▶ [What you need to do]
What lines in the records below mention "assign"? List them all.
(Dataset extract Opens)
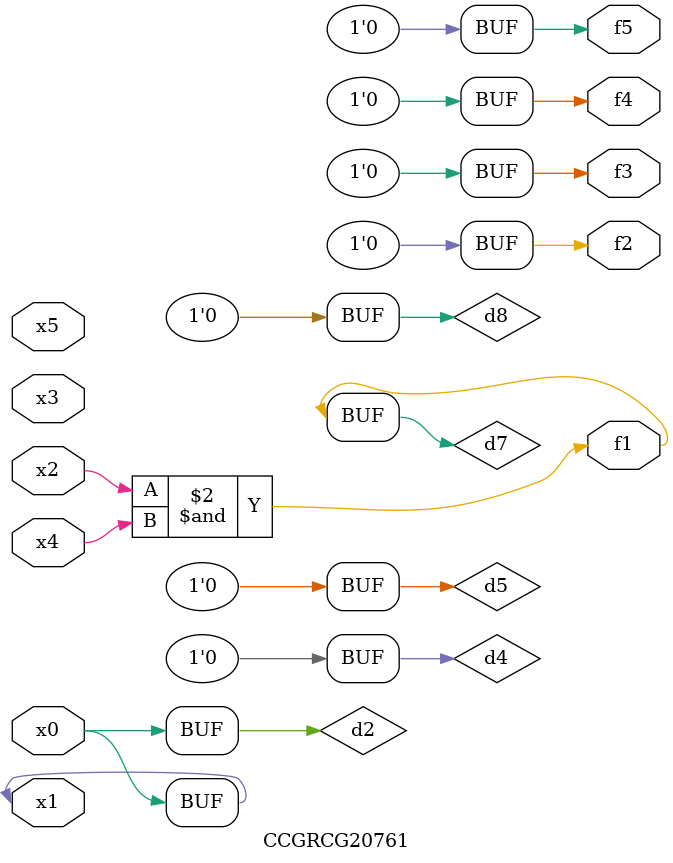
<source format=v>
module CCGRCG20761(
	input x0, x1, x2, x3, x4, x5,
	output f1, f2, f3, f4, f5
);

	wire d1, d2, d3, d4, d5, d6, d7, d8, d9;

	nand (d1, x1);
	buf (d2, x0, x1);
	nand (d3, x2, x4);
	and (d4, d1, d2);
	and (d5, d1, d2);
	nand (d6, d1, d3);
	not (d7, d3);
	xor (d8, d5);
	nor (d9, d5, d6);
	assign f1 = d7;
	assign f2 = d8;
	assign f3 = d8;
	assign f4 = d8;
	assign f5 = d8;
endmodule

</source>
(Dataset extract Closes)
▶ [Task response]
	assign f1 = d7;
	assign f2 = d8;
	assign f3 = d8;
	assign f4 = d8;
	assign f5 = d8;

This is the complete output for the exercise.